_The problem_: In the data below, find the line containing "sleek, white and"; reproduce that line and all subsequent lines exactly, and nothing else.

_The input_:

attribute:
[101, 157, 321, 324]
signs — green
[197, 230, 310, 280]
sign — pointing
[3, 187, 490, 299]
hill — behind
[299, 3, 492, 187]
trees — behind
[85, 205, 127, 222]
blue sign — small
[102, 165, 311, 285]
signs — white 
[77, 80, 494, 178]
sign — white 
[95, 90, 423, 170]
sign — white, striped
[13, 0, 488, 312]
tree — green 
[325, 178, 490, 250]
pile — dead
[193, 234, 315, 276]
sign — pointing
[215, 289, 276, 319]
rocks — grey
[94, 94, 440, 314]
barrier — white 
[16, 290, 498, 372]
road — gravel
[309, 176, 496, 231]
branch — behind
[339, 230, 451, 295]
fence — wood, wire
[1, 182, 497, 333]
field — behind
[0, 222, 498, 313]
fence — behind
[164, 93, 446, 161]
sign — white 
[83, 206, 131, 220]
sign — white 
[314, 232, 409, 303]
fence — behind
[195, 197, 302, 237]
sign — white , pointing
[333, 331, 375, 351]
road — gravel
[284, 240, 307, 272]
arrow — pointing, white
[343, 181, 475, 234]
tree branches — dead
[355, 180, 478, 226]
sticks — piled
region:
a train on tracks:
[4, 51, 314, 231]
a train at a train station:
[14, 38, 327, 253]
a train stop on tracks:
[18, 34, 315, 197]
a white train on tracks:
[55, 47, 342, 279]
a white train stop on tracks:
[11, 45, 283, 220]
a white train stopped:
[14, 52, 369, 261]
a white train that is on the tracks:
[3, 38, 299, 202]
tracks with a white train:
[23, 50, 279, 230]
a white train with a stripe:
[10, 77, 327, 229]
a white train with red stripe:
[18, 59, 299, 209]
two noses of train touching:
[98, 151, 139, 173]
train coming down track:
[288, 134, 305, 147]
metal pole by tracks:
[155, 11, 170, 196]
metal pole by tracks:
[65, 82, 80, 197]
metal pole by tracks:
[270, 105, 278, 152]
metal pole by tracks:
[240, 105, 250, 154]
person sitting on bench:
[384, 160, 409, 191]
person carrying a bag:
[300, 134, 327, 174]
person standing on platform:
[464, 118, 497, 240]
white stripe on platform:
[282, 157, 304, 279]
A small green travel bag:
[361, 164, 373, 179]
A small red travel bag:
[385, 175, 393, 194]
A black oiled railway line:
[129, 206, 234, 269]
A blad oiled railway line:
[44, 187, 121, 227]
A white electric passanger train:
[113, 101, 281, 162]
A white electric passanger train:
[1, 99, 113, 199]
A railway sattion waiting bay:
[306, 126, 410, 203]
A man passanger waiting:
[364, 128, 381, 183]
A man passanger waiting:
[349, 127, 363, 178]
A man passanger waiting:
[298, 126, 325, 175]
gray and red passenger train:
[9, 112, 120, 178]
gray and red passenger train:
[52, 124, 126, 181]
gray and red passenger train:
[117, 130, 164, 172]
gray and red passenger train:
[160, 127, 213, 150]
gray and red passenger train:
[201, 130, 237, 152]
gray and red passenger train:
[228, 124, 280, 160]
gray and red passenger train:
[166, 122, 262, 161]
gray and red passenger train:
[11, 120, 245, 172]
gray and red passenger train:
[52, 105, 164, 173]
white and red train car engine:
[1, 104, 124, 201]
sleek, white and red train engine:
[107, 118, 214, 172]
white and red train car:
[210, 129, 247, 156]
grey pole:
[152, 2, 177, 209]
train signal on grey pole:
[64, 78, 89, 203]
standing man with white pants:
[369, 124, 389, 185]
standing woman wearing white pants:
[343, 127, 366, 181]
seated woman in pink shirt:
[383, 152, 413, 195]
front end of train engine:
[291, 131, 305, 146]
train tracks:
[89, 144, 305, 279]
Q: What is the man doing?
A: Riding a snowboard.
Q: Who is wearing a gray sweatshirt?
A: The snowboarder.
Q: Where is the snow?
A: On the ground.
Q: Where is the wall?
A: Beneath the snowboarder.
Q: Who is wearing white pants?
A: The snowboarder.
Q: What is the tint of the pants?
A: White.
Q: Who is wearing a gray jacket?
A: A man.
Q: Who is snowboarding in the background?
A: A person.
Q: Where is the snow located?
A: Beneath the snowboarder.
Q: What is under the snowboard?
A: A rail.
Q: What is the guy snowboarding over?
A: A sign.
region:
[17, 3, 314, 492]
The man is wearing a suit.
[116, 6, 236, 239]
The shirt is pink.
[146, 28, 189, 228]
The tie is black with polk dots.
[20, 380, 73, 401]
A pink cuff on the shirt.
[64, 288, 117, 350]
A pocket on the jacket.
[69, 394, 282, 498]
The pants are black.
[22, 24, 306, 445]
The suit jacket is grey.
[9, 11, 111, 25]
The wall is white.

_Solution to this exercise_:
sleek, white and red train engine:
[107, 118, 214, 172]
white and red train car:
[210, 129, 247, 156]
grey pole:
[152, 2, 177, 209]
train signal on grey pole:
[64, 78, 89, 203]
standing man with white pants:
[369, 124, 389, 185]
standing woman wearing white pants:
[343, 127, 366, 181]
seated woman in pink shirt:
[383, 152, 413, 195]
front end of train engine:
[291, 131, 305, 146]
train tracks:
[89, 144, 305, 279]
Q: What is the man doing?
A: Riding a snowboard.
Q: Who is wearing a gray sweatshirt?
A: The snowboarder.
Q: Where is the snow?
A: On the ground.
Q: Where is the wall?
A: Beneath the snowboarder.
Q: Who is wearing white pants?
A: The snowboarder.
Q: What is the tint of the pants?
A: White.
Q: Who is wearing a gray jacket?
A: A man.
Q: Who is snowboarding in the background?
A: A person.
Q: Where is the snow located?
A: Beneath the snowboarder.
Q: What is under the snowboard?
A: A rail.
Q: What is the guy snowboarding over?
A: A sign.
region:
[17, 3, 314, 492]
The man is wearing a suit.
[116, 6, 236, 239]
The shirt is pink.
[146, 28, 189, 228]
The tie is black with polk dots.
[20, 380, 73, 401]
A pink cuff on the shirt.
[64, 288, 117, 350]
A pocket on the jacket.
[69, 394, 282, 498]
The pants are black.
[22, 24, 306, 445]
The suit jacket is grey.
[9, 11, 111, 25]
The wall is white.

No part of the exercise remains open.